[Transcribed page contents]

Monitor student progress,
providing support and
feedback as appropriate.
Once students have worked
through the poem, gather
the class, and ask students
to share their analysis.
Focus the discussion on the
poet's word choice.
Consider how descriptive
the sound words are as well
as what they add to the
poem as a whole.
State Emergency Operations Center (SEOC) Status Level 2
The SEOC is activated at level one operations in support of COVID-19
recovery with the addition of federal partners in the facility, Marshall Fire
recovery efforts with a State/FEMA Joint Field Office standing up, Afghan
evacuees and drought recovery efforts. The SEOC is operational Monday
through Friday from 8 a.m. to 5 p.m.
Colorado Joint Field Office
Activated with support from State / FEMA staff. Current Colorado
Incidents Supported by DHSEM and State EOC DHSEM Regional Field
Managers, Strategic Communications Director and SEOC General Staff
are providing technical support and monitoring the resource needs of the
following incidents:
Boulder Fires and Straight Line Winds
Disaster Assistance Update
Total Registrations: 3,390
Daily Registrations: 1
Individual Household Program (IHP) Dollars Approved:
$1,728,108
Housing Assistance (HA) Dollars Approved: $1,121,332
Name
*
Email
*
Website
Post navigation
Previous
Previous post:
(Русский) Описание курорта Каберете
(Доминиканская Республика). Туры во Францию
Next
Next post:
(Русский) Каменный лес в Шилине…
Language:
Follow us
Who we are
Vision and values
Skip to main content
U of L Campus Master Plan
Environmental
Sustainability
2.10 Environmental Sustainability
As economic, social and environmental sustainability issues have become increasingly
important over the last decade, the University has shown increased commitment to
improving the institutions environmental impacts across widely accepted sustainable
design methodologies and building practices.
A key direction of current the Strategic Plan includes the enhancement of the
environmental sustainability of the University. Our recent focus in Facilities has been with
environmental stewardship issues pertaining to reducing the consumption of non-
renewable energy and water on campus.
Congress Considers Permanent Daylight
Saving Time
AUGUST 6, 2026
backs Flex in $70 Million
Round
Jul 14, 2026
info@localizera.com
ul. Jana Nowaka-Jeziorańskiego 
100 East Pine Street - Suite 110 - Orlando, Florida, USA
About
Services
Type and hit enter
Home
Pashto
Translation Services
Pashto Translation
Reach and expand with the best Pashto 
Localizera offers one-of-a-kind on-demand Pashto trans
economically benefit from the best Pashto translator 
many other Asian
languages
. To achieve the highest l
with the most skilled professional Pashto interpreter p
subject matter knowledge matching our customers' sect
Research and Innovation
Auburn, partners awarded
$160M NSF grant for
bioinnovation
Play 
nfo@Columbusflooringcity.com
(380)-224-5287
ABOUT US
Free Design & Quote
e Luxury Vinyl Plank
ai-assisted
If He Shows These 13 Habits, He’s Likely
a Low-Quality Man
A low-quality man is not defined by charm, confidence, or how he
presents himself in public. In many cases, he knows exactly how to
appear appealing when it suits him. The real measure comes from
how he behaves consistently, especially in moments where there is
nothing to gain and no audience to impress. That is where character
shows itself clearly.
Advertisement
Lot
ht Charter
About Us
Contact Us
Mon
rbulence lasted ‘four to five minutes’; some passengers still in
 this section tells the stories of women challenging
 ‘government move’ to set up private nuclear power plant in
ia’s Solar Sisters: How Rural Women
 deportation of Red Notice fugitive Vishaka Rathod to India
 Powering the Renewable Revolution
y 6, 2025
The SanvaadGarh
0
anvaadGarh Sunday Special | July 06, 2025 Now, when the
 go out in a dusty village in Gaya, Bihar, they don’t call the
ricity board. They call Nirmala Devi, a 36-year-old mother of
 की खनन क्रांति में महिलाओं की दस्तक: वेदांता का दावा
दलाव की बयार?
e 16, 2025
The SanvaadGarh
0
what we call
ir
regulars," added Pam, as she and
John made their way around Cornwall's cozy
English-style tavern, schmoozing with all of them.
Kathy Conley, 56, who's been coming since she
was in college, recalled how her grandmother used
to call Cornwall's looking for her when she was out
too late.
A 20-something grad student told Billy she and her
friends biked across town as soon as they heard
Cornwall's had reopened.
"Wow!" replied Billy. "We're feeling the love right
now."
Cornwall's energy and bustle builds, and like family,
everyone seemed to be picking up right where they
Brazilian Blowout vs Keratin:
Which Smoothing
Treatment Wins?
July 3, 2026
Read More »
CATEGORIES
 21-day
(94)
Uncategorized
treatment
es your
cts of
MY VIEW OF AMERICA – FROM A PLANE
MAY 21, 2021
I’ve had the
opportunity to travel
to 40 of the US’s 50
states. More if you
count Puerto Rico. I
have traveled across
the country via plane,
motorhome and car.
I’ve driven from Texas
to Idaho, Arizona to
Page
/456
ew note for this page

_Description of the task_
Every line in the data above has to be retyped exactly.

_Written response_
Monitor student progress,
providing support and
feedback as appropriate.
Once students have worked
through the poem, gather
the class, and ask students
to share their analysis.
Focus the discussion on the
poet's word choice.
Consider how descriptive
the sound words are as well
as what they add to the
poem as a whole.
State Emergency Operations Center (SEOC) Status Level 2
The SEOC is activated at level one operations in support of COVID-19
recovery with the addition of federal partners in the facility, Marshall Fire
recovery efforts with a State/FEMA Joint Field Office standing up, Afghan
evacuees and drought recovery efforts. The SEOC is operational Monday
through Friday from 8 a.m. to 5 p.m.
Colorado Joint Field Office
Activated with support from State / FEMA staff. Current Colorado
Incidents Supported by DHSEM and State EOC DHSEM Regional Field
Managers, Strategic Communications Director and SEOC General Staff
are providing technical support and monitoring the resource needs of the
following incidents:
Boulder Fires and Straight Line Winds
Disaster Assistance Update
Total Registrations: 3,390
Daily Registrations: 1
Individual Household Program (IHP) Dollars Approved:
$1,728,108
Housing Assistance (HA) Dollars Approved: $1,121,332
Name
*
Email
*
Website
Post navigation
Previous
Previous post:
(Русский) Описание курорта Каберете
(Доминиканская Республика). Туры во Францию
Next
Next post:
(Русский) Каменный лес в Шилине…
Language:
Follow us
Who we are
Vision and values
Skip to main content
U of L Campus Master Plan
Environmental
Sustainability
2.10 Environmental Sustainability
As economic, social and environmental sustainability issues have become increasingly
important over the last decade, the University has shown increased commitment to
improving the institutions environmental impacts across widely accepted sustainable
design methodologies and building practices.
A key direction of current the Strategic Plan includes the enhancement of the
environmental sustainability of the University. Our recent focus in Facilities has been with
environmental stewardship issues pertaining to reducing the consumption of non-
renewable energy and water on campus.
Congress Considers Permanent Daylight
Saving Time
AUGUST 6, 2026
backs Flex in $70 Million
Round
Jul 14, 2026
info@localizera.com
ul. Jana Nowaka-Jeziorańskiego 
100 East Pine Street - Suite 110 - Orlando, Florida, USA
About
Services
Type and hit enter
Home
Pashto
Translation Services
Pashto Translation
Reach and expand with the best Pashto 
Localizera offers one-of-a-kind on-demand Pashto trans
economically benefit from the best Pashto translator 
many other Asian
languages
. To achieve the highest l
with the most skilled professional Pashto interpreter p
subject matter knowledge matching our customers' sect
Research and Innovation
Auburn, partners awarded
$160M NSF grant for
bioinnovation
Play 
nfo@Columbusflooringcity.com
(380)-224-5287
ABOUT US
Free Design & Quote
e Luxury Vinyl Plank
ai-assisted
If He Shows These 13 Habits, He’s Likely
a Low-Quality Man
A low-quality man is not defined by charm, confidence, or how he
presents himself in public. In many cases, he knows exactly how to
appear appealing when it suits him. The real measure comes from
how he behaves consistently, especially in moments where there is
nothing to gain and no audience to impress. That is where character
shows itself clearly.
Advertisement
Lot
ht Charter
About Us
Contact Us
Mon
rbulence lasted ‘four to five minutes’; some passengers still in
 this section tells the stories of women challenging
 ‘government move’ to set up private nuclear power plant in
ia’s Solar Sisters: How Rural Women
 deportation of Red Notice fugitive Vishaka Rathod to India
 Powering the Renewable Revolution
y 6, 2025
The SanvaadGarh
0
anvaadGarh Sunday Special | July 06, 2025 Now, when the
 go out in a dusty village in Gaya, Bihar, they don’t call the
ricity board. They call Nirmala Devi, a 36-year-old mother of
 की खनन क्रांति में महिलाओं की दस्तक: वेदांता का दावा
दलाव की बयार?
e 16, 2025
The SanvaadGarh
0
what we call
ir
regulars," added Pam, as she and
John made their way around Cornwall's cozy
English-style tavern, schmoozing with all of them.
Kathy Conley, 56, who's been coming since she
was in college, recalled how her grandmother used
to call Cornwall's looking for her when she was out
too late.
A 20-something grad student told Billy she and her
friends biked across town as soon as they heard
Cornwall's had reopened.
"Wow!" replied Billy. "We're feeling the love right
now."
Cornwall's energy and bustle builds, and like family,
everyone seemed to be picking up right where they
Brazilian Blowout vs Keratin:
Which Smoothing
Treatment Wins?
July 3, 2026
Read More »
CATEGORIES
 21-day
(94)
Uncategorized
treatment
es your
cts of
MY VIEW OF AMERICA – FROM A PLANE
MAY 21, 2021
I’ve had the
opportunity to travel
to 40 of the US’s 50
states. More if you
count Puerto Rico. I
have traveled across
the country via plane,
motorhome and car.
I’ve driven from Texas
to Idaho, Arizona to
Page
/456
ew note for this page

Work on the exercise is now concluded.